By Barry Rubin
BLOOM: (mumbling): “No way out. No way out.”
BIALYSTOCK: “Why don’t we go over to the theatre and see what’s really happening? After all, we’ve only heard from a small portion of the audience. Let’s hear what the majority thinks.”
BLOOM (in a trance): “The majority. The majority. Yes. Let’s hear from the majority.”
– The Producers (1968)
What should be clear to the Brotherhood … is that most Egyptians have no interest in swapping Mubarak’s secular dictatorship for a religious one. — New York Times editorial, December 2011
Let’s figure out what the voting in Egypt means in concrete terms. What we have so far are these results for one-third — the most liberal one-third! — of Egypt:
Muslim Brotherhood — 37 percent
Al-Nour (Salafist) — 25 percent
Egyptian bloc (mainly the Free Egyptian party) — 14 percent
Wafd (liberal, but willing to work with Brotherhood) — 8 percent
Al-Wast (Moderate Muslim party) — 4 percent
The remaining votes went to small parties. (Here is a remarkable set of graphs analyzing the first round of the election.)
Most importantly, 112 seats in the lower house of parliament — between 20 and 25 percent of the total seats — were distributed as follows:
Muslim Brotherhood — 46
Al-Nour (Salafist) — 28
Egyptian bloc — 16
Wafd — 8
al-Wasat — 5
other — 9
First: let’s note that these elections will include a second round for unresolved races for parliament’s lower house, voting for the upper house, and will continue until March. But there is no reason to believe that future rounds will be different. Indeed, the Islamists might do even better.
§
How to complete this task
Continue the piece on Egypt's parliamentary election results above, picking up right after its last sentence.

Supplied information
§
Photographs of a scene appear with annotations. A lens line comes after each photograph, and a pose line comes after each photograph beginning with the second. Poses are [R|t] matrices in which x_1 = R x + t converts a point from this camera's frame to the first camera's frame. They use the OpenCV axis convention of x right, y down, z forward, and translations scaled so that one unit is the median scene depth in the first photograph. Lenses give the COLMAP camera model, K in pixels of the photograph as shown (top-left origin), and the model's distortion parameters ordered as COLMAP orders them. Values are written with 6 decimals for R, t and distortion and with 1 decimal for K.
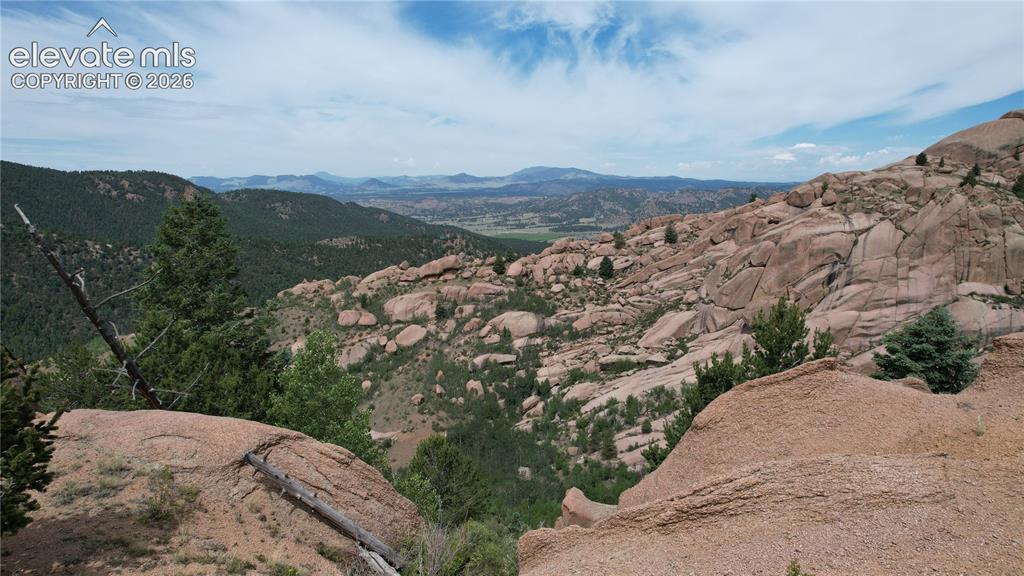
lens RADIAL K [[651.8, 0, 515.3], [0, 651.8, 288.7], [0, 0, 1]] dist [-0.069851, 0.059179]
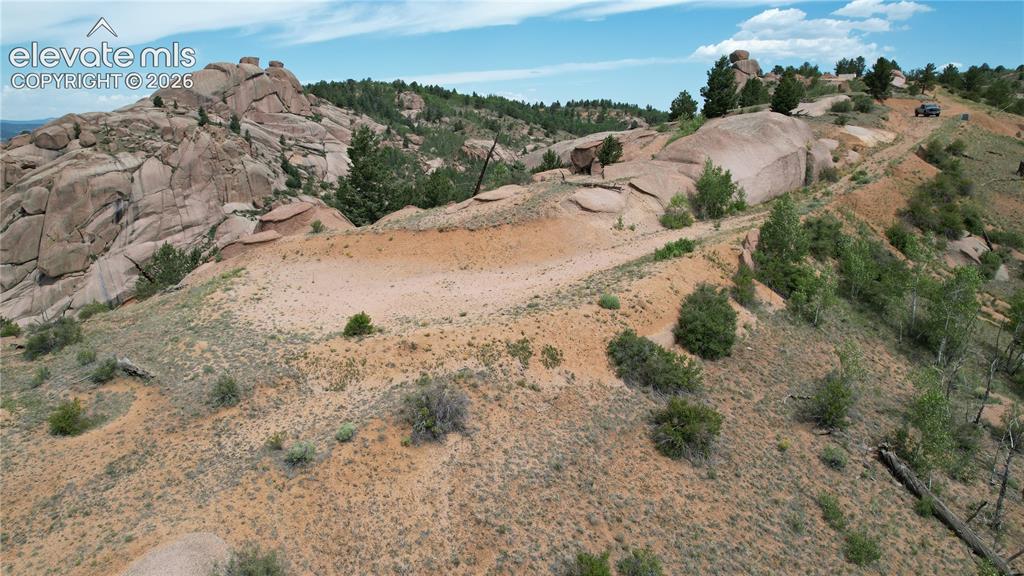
§
Reply to the task
Basically, nationalism has collapsed completely. Liberalism is weak. Moderate Muslims are few. Radical Islamism is the only game in town. Remember that: no alternative exists to an extremist, repressive, anti-Western, anti-Jewish, anti-Christian ideology.
Thank you, President Obama and the New York Times!
Second: the third largest party is the Egyptian bloc, which consists mainly of the Free Egyptian Party along with smaller leftist and liberal parties. Much of its vote comes from Christians, meaning that the proportion of Egyptian Muslims who voted for Islamist parties is even higher than it appears, perhaps 80 percent by the end of the elections.
Where, you might ask, is the vaunted Facebook kids’ Justice Party? Or the supposed leader of the reformists, touted by the U.S. government as Egypt’s future leader, Muhammad ElBaradei?
Note that the Wafd, Egyptian Bloc, and most of the “other” seats went to moderate and leftist parties. If these parties had worked together, they would have done far better, but their divisions weakened them and will continue to do so in future. I wouldn’t be at all surprised if the Brotherhood someday forms a majority from an alliance with the Wafd and other tiny parties, thus allowing the Brotherhood to claim moderation by not partnering with the Salafis. (Remember, you heard it here first.)
Third: these votes reflect the most liberal part of Egypt! The Islamists generally, and al-Nour proportionately, will do even better in Upper Egypt (the south).
According to a reporter in Cairo, in Fayyoum’s first district the Muslim Brotherhood received 200,000 and the Salafists 130,000 out of 445,000 votes cast. The Egyptian Bloc received less than 10,000.
In Kafr El Sheikh’s first district, out of 700,000 votes cast the Muslim Brotherhood received 210,000 and the Salafists 275,000. This is the kind of tally we can expect to see in the countryside.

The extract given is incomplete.